Sejumlah tokoh dalam diskusi ini menyampaikan bahwa persatuan lebih penting daripada perbedaan pandangan. Beberapa usulan mengemuka, seperti cukup Ketua Umum yang menandatangani, sementara kepala daerah hadir sebagai perwakilan pemerintah setempat. Hal ini diyakini dapat menjaga keseimbangan antara pengakuan pemerintah dan keluhuran adat Batak.

Perbedaan pendapat juga muncul mengenai jumlah kelompok marga (sohe) yang ada dalam komunitas Sitanggang. Beberapa anggota komunitas menyebut empat sohe utama, sementara yang lain menyatakan bahwa saat ini terdapat enam sohe. Perbedaan ini menunjukkan adanya dinamika dalam sejarah dan perkembangan marga Sitanggang yang terus berkembang.

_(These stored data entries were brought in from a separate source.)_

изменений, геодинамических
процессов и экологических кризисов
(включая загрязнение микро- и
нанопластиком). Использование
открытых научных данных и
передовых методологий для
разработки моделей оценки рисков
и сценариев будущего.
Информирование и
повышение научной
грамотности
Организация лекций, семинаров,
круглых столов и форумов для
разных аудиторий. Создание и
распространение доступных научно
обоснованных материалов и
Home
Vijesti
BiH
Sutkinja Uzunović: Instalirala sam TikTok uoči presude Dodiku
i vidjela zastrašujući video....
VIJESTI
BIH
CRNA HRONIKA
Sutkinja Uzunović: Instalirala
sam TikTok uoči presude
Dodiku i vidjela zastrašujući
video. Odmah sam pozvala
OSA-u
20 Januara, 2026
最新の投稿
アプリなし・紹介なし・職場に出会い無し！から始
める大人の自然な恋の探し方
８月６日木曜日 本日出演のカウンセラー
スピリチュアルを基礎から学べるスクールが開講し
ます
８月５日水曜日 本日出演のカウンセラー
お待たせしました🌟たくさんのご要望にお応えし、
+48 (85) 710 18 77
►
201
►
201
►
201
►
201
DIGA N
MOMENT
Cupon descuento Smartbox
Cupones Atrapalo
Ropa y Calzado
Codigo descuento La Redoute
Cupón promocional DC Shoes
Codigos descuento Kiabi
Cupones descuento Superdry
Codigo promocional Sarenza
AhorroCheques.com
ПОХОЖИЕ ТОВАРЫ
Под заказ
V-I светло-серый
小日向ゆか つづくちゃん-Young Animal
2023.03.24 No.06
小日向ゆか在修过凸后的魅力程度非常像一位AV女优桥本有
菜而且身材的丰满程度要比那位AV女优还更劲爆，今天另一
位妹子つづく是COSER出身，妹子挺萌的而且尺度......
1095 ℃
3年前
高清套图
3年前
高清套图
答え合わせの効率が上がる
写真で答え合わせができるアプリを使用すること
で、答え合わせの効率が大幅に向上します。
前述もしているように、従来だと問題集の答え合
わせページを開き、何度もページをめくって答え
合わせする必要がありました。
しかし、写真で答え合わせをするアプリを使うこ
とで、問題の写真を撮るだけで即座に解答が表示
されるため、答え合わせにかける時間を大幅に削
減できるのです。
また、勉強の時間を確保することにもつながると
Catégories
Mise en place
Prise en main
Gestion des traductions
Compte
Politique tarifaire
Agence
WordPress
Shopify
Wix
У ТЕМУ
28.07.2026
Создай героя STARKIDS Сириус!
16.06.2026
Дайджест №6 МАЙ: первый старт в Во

Selain polemik penandatanganan prasasti, pembahasan juga menyentuh pada teknis pelaksanaan peresmian tugu, termasuk tata cara adat yang harus dijalankan, seperti gondang sabangunan dan penyembelihan kerbau sebagai bagian dari ritual budaya Batak. Hal ini menunjukkan pentingnya menjaga nilai-nilai budaya dalam setiap langkah yang diambil.

Di sisi lain, diskusi juga diwarnai dengan apresiasi terhadap berbagai pihak yang telah memberikan donasi untuk pembangunan tugu. Banyak anggota komunitas menyampaikan rasa terima kasih atas sumbangan yang telah diberikan, baik dari individu maupun kelompok, sebagai bentuk dukungan terhadap keberlangsungan pembangunan ini.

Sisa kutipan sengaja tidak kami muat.